Big Data Discovery backup strategy

Oracle recommends that you back up your system to ensure the safety of your data. This topic lists the resources you should back up, as well as their locations.

Backups must be performed manually and cold. A cold backup guarantees that your project data sets, Studio database, and sample files remain in synch. This involves (at a minimum) shutting down the Dgraph and HDFS Agent to prevent them from performing an ingest during the backup procedure.

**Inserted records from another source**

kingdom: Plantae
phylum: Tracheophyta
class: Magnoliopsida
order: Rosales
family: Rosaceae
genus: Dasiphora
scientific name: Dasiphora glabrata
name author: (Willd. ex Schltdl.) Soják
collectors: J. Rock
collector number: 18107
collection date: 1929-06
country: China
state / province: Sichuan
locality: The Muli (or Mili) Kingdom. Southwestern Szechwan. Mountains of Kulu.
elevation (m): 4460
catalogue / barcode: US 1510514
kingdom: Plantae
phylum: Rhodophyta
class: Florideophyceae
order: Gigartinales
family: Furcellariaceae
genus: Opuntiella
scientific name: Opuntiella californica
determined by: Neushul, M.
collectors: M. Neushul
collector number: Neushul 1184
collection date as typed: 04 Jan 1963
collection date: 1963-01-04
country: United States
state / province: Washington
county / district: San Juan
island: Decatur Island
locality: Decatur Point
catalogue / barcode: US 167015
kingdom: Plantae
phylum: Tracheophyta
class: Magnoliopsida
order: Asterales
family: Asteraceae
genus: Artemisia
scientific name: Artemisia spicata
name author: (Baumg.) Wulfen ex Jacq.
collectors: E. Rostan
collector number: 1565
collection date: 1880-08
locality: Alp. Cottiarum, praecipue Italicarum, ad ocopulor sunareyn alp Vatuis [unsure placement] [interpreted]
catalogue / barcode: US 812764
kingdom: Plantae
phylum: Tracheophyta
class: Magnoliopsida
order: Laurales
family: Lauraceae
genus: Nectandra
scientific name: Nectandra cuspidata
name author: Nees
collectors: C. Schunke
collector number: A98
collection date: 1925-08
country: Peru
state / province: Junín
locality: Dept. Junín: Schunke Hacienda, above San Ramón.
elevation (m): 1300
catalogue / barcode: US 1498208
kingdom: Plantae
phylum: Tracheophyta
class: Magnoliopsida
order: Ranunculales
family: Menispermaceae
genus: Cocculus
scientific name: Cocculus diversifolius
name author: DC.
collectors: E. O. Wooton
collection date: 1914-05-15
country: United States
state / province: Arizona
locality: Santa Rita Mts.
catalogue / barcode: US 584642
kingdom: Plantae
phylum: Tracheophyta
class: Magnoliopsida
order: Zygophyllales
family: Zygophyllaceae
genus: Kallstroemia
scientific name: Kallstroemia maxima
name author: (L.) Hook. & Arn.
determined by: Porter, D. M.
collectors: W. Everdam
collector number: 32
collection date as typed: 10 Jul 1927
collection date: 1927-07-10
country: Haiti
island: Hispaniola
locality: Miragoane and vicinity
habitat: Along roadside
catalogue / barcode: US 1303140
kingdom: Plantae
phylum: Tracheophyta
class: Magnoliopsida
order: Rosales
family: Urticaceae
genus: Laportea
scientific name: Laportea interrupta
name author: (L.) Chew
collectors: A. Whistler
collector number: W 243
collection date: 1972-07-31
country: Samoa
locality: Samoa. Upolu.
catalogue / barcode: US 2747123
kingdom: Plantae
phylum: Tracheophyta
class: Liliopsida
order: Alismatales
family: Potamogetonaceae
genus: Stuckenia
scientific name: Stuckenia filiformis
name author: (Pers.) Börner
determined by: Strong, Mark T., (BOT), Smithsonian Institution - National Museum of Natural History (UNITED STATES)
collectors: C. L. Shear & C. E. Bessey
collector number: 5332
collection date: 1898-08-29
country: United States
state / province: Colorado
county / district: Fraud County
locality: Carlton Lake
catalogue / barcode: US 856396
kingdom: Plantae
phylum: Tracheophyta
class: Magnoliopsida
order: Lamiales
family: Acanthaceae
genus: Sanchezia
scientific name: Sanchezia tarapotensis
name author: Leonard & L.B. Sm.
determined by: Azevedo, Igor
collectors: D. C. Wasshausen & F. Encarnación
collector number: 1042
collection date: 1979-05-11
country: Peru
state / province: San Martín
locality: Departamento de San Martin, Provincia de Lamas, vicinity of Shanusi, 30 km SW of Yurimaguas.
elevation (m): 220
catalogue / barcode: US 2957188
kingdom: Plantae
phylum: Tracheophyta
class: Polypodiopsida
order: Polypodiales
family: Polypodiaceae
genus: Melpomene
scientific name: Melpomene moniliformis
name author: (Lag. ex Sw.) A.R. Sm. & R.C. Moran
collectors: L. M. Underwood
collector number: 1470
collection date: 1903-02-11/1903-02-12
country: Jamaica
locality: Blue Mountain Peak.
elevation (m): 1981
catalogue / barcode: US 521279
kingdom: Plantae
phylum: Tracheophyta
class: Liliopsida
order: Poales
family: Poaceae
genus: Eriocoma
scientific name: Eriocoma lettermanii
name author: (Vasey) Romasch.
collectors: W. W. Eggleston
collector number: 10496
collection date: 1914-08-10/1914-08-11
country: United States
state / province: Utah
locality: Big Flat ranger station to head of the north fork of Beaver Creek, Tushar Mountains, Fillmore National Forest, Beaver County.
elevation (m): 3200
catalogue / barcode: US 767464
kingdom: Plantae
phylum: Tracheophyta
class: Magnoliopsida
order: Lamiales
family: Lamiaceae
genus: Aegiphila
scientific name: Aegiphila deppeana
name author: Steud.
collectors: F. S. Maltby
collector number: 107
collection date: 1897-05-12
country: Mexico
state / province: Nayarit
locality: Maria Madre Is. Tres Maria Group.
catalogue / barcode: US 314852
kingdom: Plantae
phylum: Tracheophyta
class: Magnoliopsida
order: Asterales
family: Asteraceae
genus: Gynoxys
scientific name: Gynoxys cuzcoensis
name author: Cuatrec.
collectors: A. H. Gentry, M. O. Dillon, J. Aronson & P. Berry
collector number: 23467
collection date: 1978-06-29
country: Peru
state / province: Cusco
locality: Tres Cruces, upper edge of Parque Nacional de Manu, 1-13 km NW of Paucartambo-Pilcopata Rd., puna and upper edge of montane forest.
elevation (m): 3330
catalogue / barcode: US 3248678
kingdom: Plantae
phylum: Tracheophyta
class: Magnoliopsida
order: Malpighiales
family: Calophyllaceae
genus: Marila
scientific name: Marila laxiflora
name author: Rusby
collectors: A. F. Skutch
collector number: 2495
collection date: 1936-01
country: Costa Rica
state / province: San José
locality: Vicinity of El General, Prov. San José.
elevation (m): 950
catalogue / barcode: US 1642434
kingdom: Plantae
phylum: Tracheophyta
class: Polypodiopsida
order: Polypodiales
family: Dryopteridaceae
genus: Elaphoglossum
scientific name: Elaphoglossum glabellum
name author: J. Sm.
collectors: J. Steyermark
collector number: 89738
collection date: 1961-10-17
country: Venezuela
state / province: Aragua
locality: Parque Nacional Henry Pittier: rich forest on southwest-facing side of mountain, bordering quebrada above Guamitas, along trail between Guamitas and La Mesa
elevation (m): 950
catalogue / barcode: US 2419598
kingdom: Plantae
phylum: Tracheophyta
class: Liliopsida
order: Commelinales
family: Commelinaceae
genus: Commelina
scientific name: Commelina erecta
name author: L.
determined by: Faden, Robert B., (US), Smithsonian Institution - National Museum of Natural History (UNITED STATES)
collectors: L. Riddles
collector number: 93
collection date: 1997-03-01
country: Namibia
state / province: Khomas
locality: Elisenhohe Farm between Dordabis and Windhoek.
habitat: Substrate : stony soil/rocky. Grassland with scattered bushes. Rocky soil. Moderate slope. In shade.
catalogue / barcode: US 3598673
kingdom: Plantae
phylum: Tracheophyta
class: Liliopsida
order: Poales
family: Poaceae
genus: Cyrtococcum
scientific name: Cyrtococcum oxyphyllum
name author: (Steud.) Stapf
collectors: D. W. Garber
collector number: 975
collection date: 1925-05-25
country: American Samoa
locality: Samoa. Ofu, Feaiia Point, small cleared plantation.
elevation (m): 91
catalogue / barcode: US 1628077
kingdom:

Resource Location Description/notes

dateFormats.txt

edp_classpath.txt

logging.properties

sparkContext.properties

spark_worker_files.txt

The location on HDFS defined by the hdfsEdpLibPath property in the data_processing_CLI file. By default, this is /user/bdd/edp/lib. These files contain configuration settings specific to your system.
/dataSwamp The location on HDFS defined by the edpDataDir property in the data_processing_CLI file. By default, this is /user/bdd/edp/data. This directory contains the Avro files for your sample data sets.
Data Processing log files (edpLog*.log) The location on each node defined by the edpJarDir property in the data_processing-CLI file. By default, this is /opt/bdd/edp/data. The Data Processing log files are located on each node that has been involved in a Data Processing job. These include the client that started the job (which could be nodes running the CLI, the Hive Table Detector, or Studio), an Oozie worker node, or a Spark worker node.
The ZooKeeper infrastructure on CDH nodes,/endeca-cluster znode Refer to Cloudera's documentation for backup instructions.
HDFS and other Hadoop resources Refer to Cloudera's documentation for backup instructions.
Studio's database Refer to your database's documentation for backup instructions.
$MW_HOME The location defined by the ORACLE_HOME property in bdd.conf. By default, this is /localdisk/Oracle/Middleware. Back up this location on the WebLogic Admin Server node and each Weblogic Managed Server node in the BDD cluster.
$DOMAIN_HOME The root directory of Studio and your WebLogic domain. By default, this is $MW_HOME/user_projects/domains/bdd_domain. Back up this location on the WebLogic Admin Server node and each Weblogic Managed Server node in the BDD cluster.
The Dgraph index The location on the NFS defined by the DGRAPH_INDEX_DIR and DGRAPH_INDEX_NAME properties in the bdd.conf file. This location contains the indexes for all of your data sets.